Sidang atas Tuduhan Genosida Israel di Gaza Mulai Bergulir
Sidang pendahuluan diharapkan bisa menghasilkan keputusan darurat Israel harus menghentikan perang sementara.
Oleh
IRENE SARWINDANINGRUM
·4 menit baca
DEN HAAG, KAMIS — Sidang gugatan Afrika Selatan atas tuduhan Israel melakukan genosida di Gaza mulai bergulir di Mahkamah Internasional atau ICJ. Dalam argumen pembukaan, Kamis (11/1/2024), Afrika Selatan meminta ICJ memerintahkan Israel segera menghentikan operasi militer di Gaza.
Sidang pendahuluan itu akan mempertimbangkan apakah Israel harus menghentikan perang sementara, selama pengadilan menyelidiki keseluruhan kasus tersebut. Keputusan final soal genosida ini bisa berlangsung bertahun-tahun. Namun, pengambilan keputusan untuk tindakan darurat untuk meminta Israel menghentikan serangan bisa diputuskan dalam waktu singkat, yaitu setelah sidang pendahuluan di Istana Perdamaian di Den Haag, Belanda.
Sidang pendahuluan, menurut rencana, berlangsung dua hari pada 11-12 Januari 2024. Setelah pada hari pertama, Afrika Selatan memaparkan gugatannya, Israel akan menyampaikan respons atas gugatan itu pada hari kedua.
Dalam pernyataan pembuka, pengacara yang mewakili tim hukum Afrika Selatan, Adila Hassim, mengatakan, warga Palestina yang menjadi sasaran bom Israel tidak punya tempat yang aman untuk dituju. Warga Palestina di Gaza dibunuh di rumah mereka, di tempat pengungsian, di rumah sakit, di sekolah, atau di masjid ataupun di gereja.
Warga Gaza tetap terancam terbunuh meskipun sudah mengikuti perintah Israel ke koridor aman yang ditentukan Israel. ”Tingkat pembunuhan begitu luas sehingga mereka yang jenazahnya ditemukan terkubur di kuburan massal sering kali tidak teridentifikasi,” kata Hassim.
Tidak ada serangan bersenjata terhadap wilayah suatu negara, betapa pun seriusnya, yang dapat menjadi pembenaran atau pembelaan terhadap pelanggaran Konvensi Genosida.
Menjelang sidang, ratusan pengunjuk rasa pro-Israel berbaris di dekat gedung pengadilan dengan membawa spanduk bertuliskan ”Bawa mereka pulang”, yang mengacu pada sandera yang masih ditahan oleh kelompok Hamas. Di antara massa, terlihat pengunjuk rasa memegang bendera Israel dan Belanda. Sementara di luar pengadilan, sekelompok orang mengibarkan bendera Palestina untuk mendukung langkah Afrika Selatan.
Selain soal genosida, Afrika Selatan mengajukan permohonan ke ICJ untuk memutuskan tindakan darurat yang meminta Israel segera menghentikan operasi militernya di Gaza. Serangan bom Israel selama tiga bulan telah menghancurkan sebagian besar Gaza, menewaskan lebih dari 23.000 orang dan membuat hampir seluruh penduduk Palestina yang berjumlah 2,3 juta orang mengungsi.

**DATA MASUKAN**
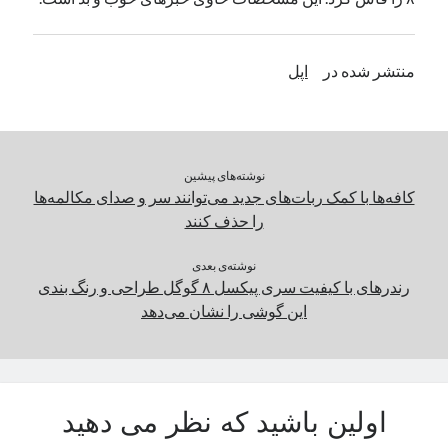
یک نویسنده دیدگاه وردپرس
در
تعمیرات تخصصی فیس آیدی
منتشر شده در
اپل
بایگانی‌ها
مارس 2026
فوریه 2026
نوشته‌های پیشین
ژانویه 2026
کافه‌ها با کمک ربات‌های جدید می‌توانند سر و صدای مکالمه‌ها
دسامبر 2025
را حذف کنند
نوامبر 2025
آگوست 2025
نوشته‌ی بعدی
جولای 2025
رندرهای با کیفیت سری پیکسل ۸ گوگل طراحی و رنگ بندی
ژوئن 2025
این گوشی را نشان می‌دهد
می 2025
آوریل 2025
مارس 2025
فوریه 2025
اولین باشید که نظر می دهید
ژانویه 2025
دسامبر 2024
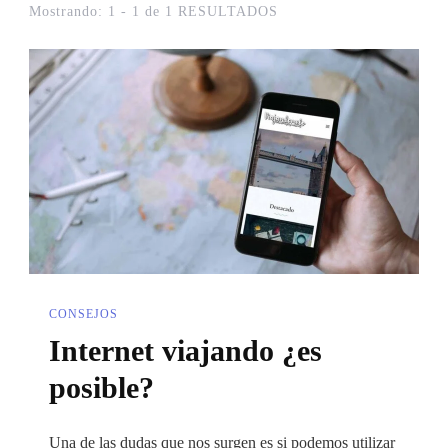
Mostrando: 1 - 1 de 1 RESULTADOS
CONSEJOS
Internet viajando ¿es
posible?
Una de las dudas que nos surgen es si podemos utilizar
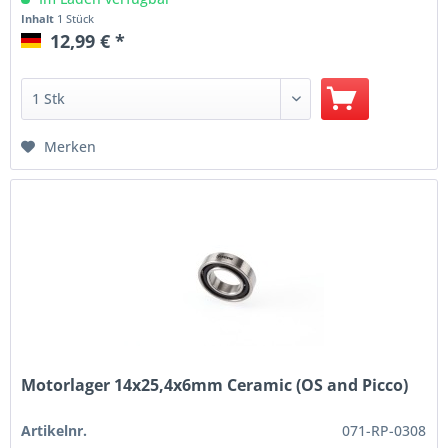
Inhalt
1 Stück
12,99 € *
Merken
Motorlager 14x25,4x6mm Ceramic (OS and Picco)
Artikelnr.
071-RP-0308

**SOAL LATIHAN**
a – Kembalikan bagian artikel tentang sidang gugatan genosida di Mahkamah Internasional tanpa perubahan apa pun, mulai dari "Tidak ada serangan" terus ke bawah hingga "langkah Afrika Selatan.".
b – Teruskan artikel tentang sidang gugatan genosida di Mahkamah Internasional, dimulai tepat setelah kalimat terakhirnya.

**JAWABAN YANG DIBERIKAN**
a –
Tidak ada serangan bersenjata terhadap wilayah suatu negara, betapa pun seriusnya, yang dapat menjadi pembenaran atau pembelaan terhadap pelanggaran Konvensi Genosida.
Menjelang sidang, ratusan pengunjuk rasa pro-Israel berbaris di dekat gedung pengadilan dengan membawa spanduk bertuliskan ”Bawa mereka pulang”, yang mengacu pada sandera yang masih ditahan oleh kelompok Hamas. Di antara massa, terlihat pengunjuk rasa memegang bendera Israel dan Belanda. Sementara di luar pengadilan, sekelompok orang mengibarkan bendera Palestina untuk mendukung langkah Afrika Selatan.

b –
Setelah Afrika Selatan membacakan gugatannya di hadapan panel hakim ICJ, Israel mendapat kesempatan membela diri pada Jumat (12/1/2024). ”Negara Israel akan hadir di hadapan Mahkamah Internasional untuk menghapus fitnah yang tidak masuk akal di Afrika Selatan, seperti yang disampaikan oleh Pretoria dalam konteks politik dan perlindungan hukum terhadap Hamas,” kata juru bicara pemerintah Israel, Eylon Levy, saat dimintai tanggapan.
Pejabat Hamas, Sami Abu Zuhri, mengatakan kepada Reuters, Hamas mengikuti proses di ICJ dengan penuh minat. Hamas mendesak pengadilan untuk menolak semua tekanan serta mengambil keputusan untuk mengkriminalisasi pendudukan Israel dan menghentikan agresi di Gaza.
”Keadilan akan diuji hari ini. Kegagalan mencapai keadilan, kegagalan peran pengadilan, berarti pendudukan akan melanjutkan perang genosida terhadap rakyat Palestina di Gaza,” katanya.
Tak bisa dibenarkan
Afrika Selatan menilai, serangan Hamas ke Israel pada 7 Oktober 2023 yang menewaskan setidaknya 1.140 orang Israel itu tetap tak dapat membenarkan serangan di Gaza. Menteri Kehakiman Afrika Selatan Ronald Lamola mengatakan, respons Israel terhadap serangan Hamas telah melampaui batas dan menimbulkan pelanggaran terhadap Konvensi Genosida.
”Tidak ada serangan bersenjata terhadap wilayah suatu negara, betapa pun seriusnya, yang dapat menjadi pembenaran atau pembelaan terhadap pelanggaran Konvensi Genosida,” katanya.
Pernyataan ini merujuk pembelaan Israel dalam serangannya di Gaza sebagai bentuk membela diri atas serangan Hamas ke Israel. Israel menyatakan, satu-satunya pilihan untuk mempertahankan diri adalah dengan memberantas Hamas yang menyerbu komunitas Israel.
Afrika Selatan berpendapat, Israel melanggar Konvensi Genosida PBB dalam serangannya di Gaza. Ironisnya, konvensi yang ditandatangani pada 1948 setelah Holocaust (pembataian warga Yahudi oleh Nazi) ini dimaksudkan untuk mencegah genosida seperti Holocaust itu terulang.
Presiden Afrika Selatan Cyril Ramaphosa mengatakan, negaranya terdorong mengangkat kasus ini dilatarbelakangi oleh sejarah apartheid (pembedaan warga kulit putih dan kulit hitam) di Afrika Selatan.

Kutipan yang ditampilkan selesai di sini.